WHAT THE TASK REQUIRES:
Using the listing below, please gather every line containing the word "pixels".

DATASET CONTENT:
--- START ---
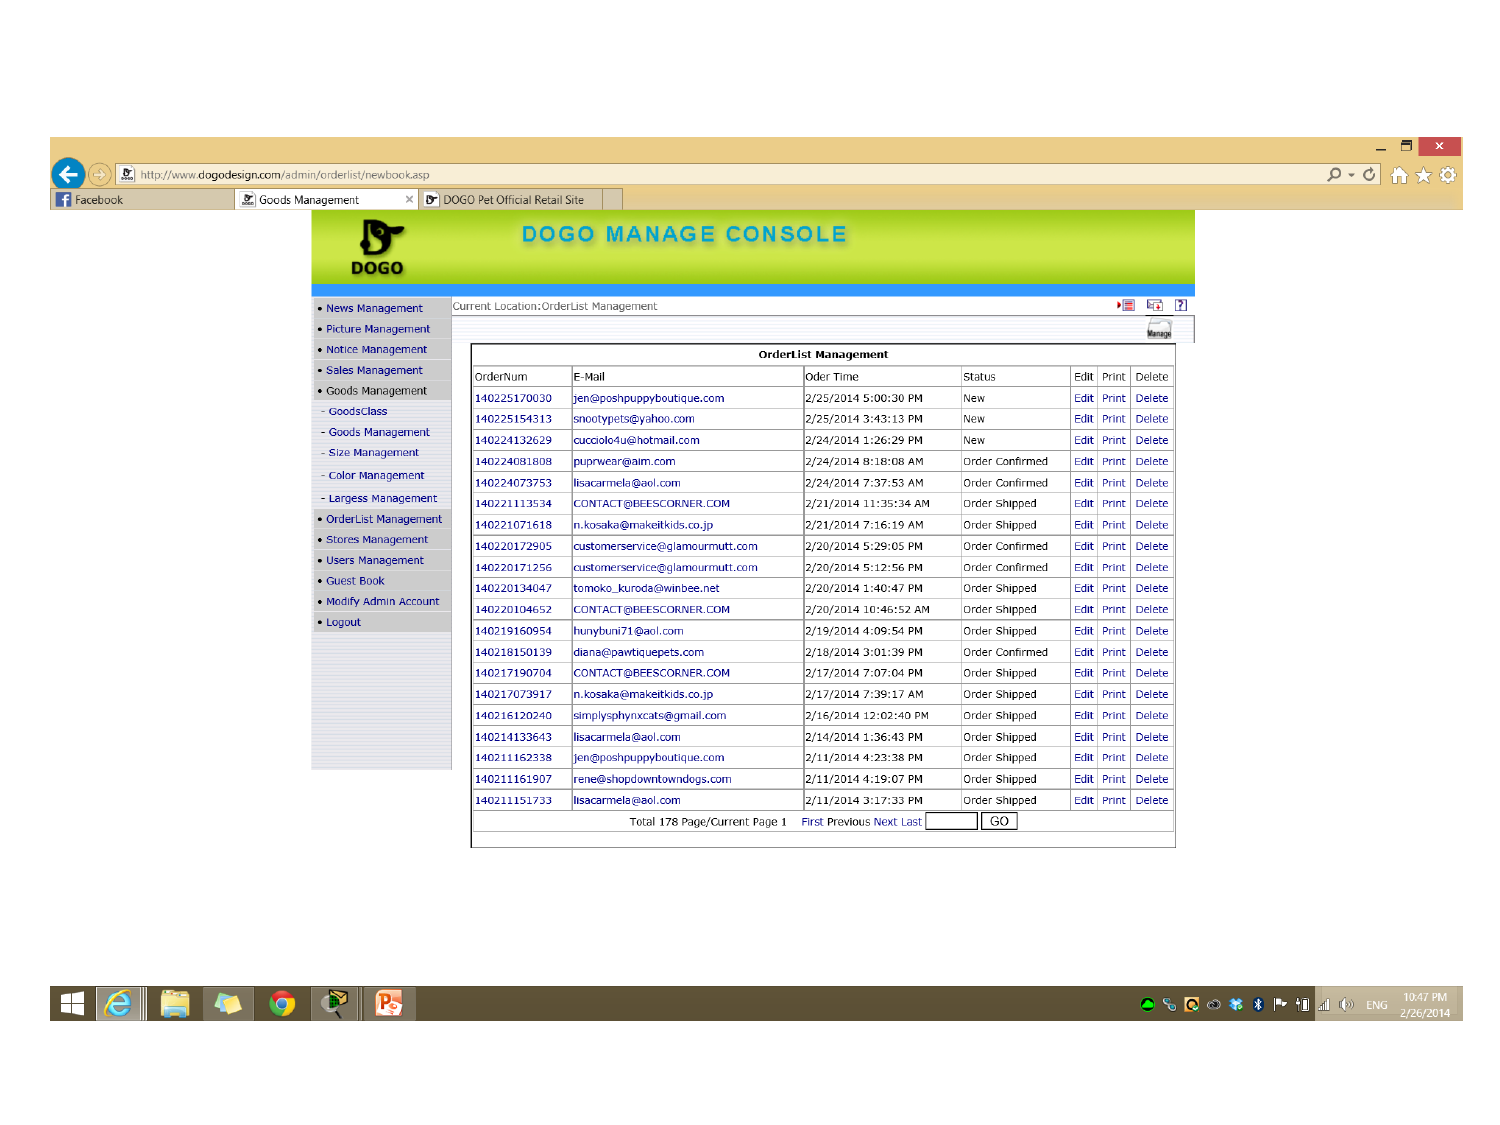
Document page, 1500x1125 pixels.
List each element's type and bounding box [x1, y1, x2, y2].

picture [49, 137, 1463, 1021]
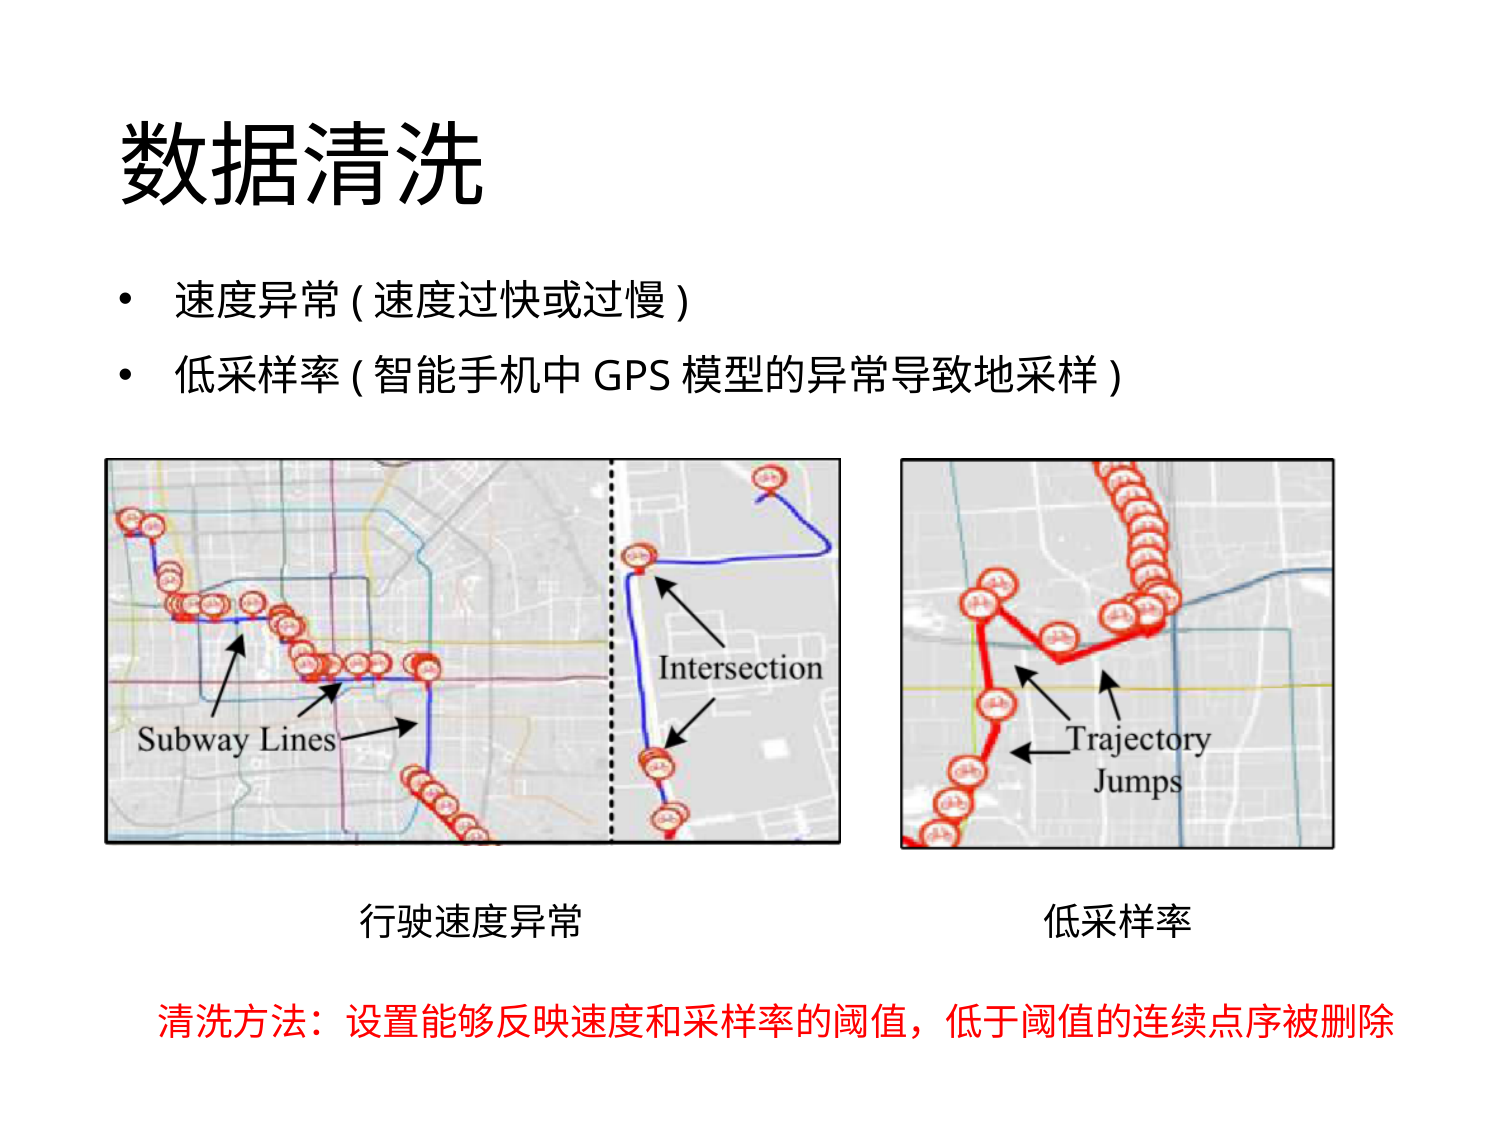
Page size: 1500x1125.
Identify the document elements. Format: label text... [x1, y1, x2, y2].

picture [900, 458, 1337, 851]
text_box 行驶速度异常 [344, 890, 600, 950]
list 速度异常(速度过快或过慢) 低采样率(智能手机中GPS模型的异常导致地采样) [103, 241, 1397, 431]
text_box 低采样率 [1028, 890, 1209, 950]
picture [103, 458, 841, 846]
title 数据清洗 [103, 59, 505, 241]
text_box 清洗方法：设置能够反映速度和采样率的阈值，低于阈值的连续点序被删除 [142, 990, 1411, 1051]
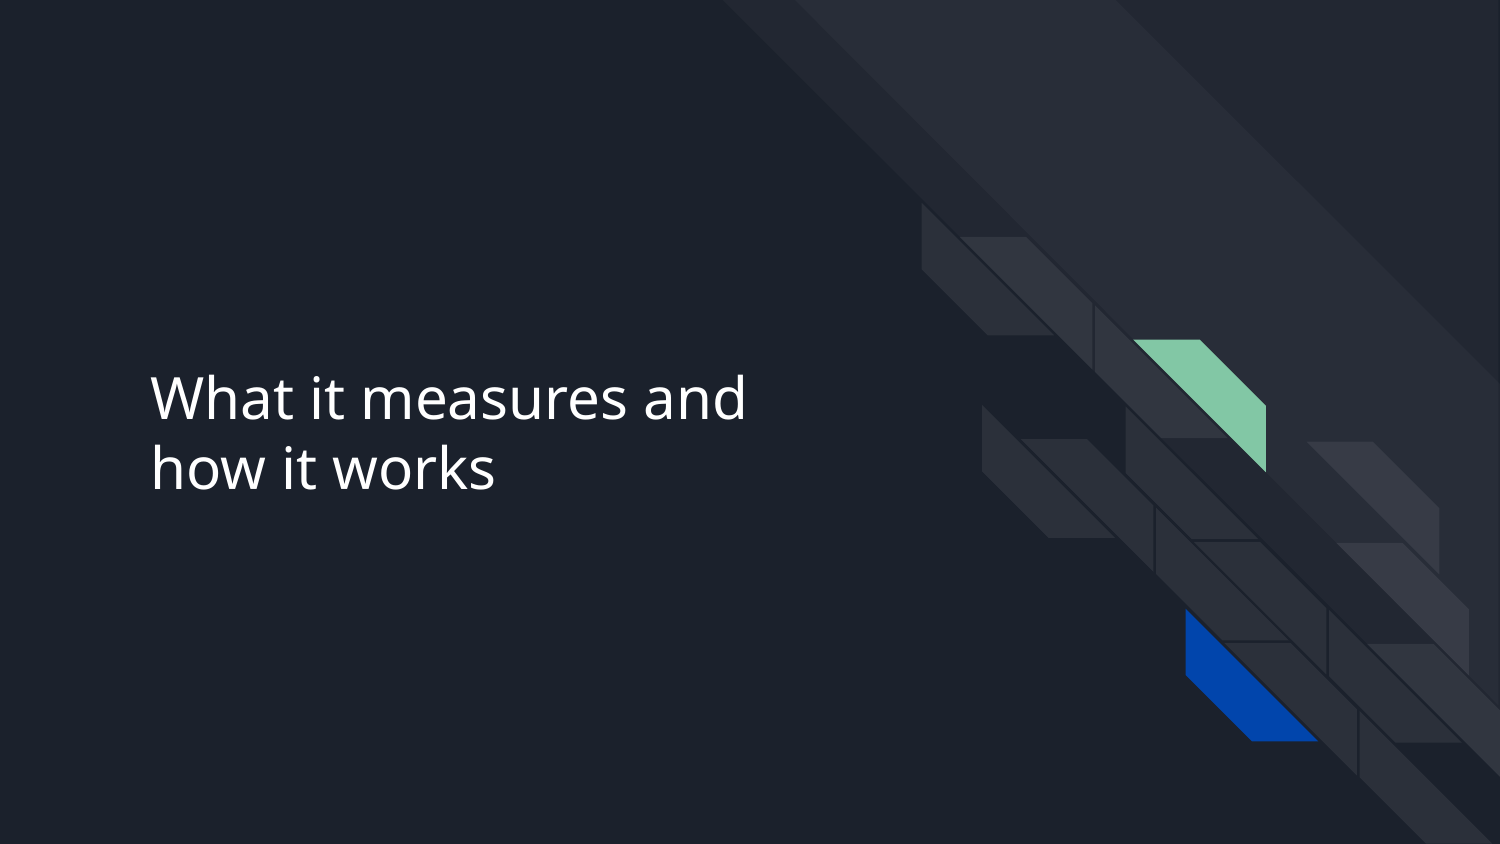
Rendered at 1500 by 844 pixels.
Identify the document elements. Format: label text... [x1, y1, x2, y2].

title What it measures and how it works [135, 336, 888, 526]
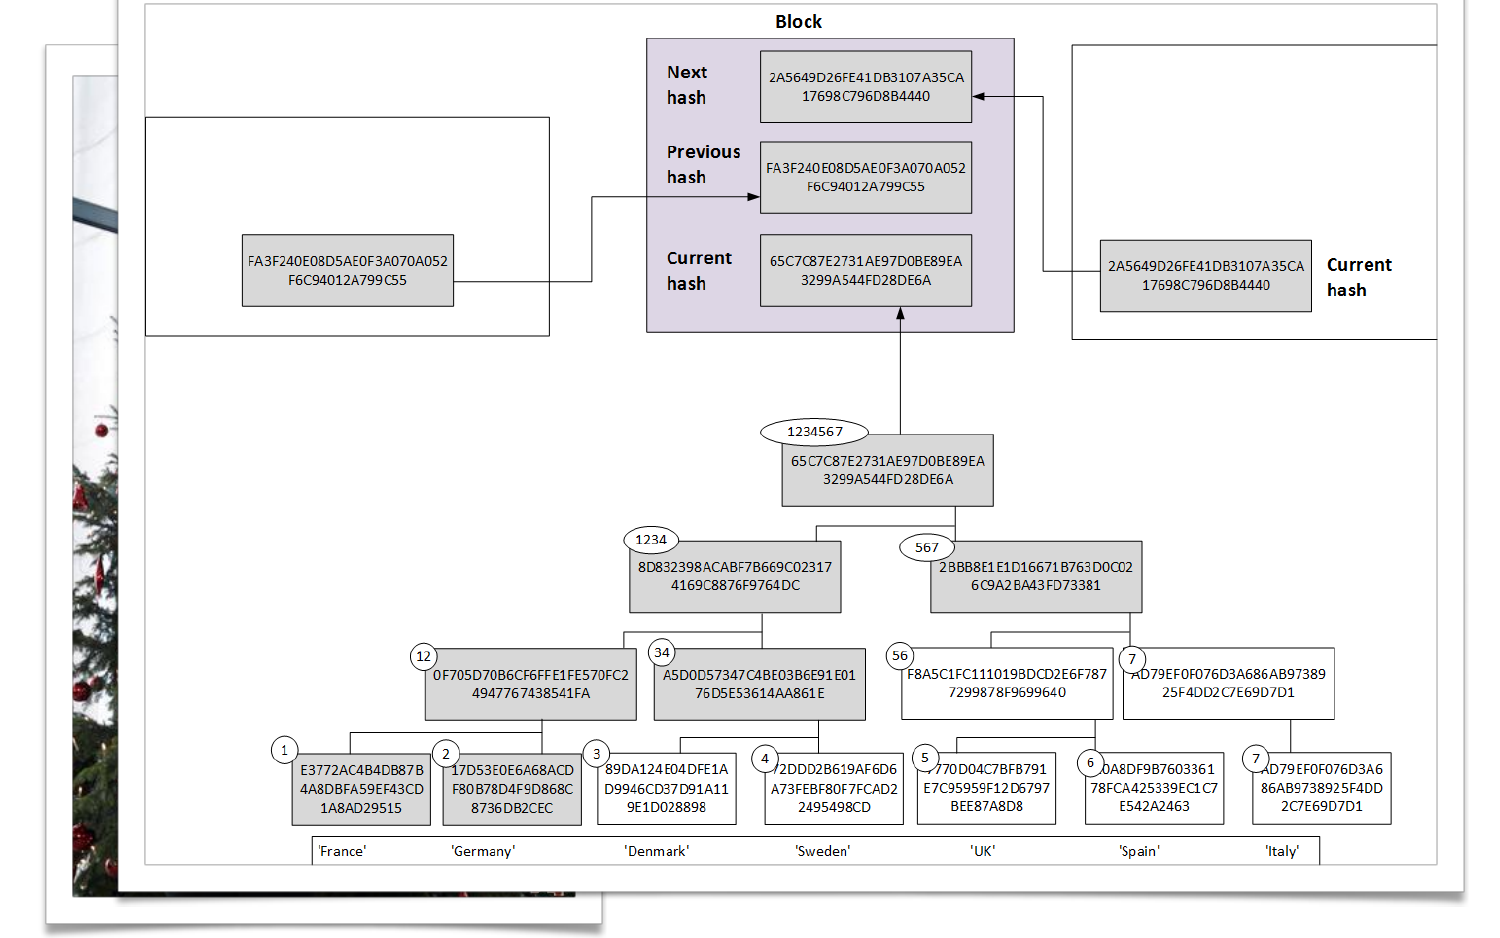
--- END ---
SOLUTION FOR THIS EXERCISE:
Document page, 1500x1125 pixels.
Rendered at 1500 by 844 pixels.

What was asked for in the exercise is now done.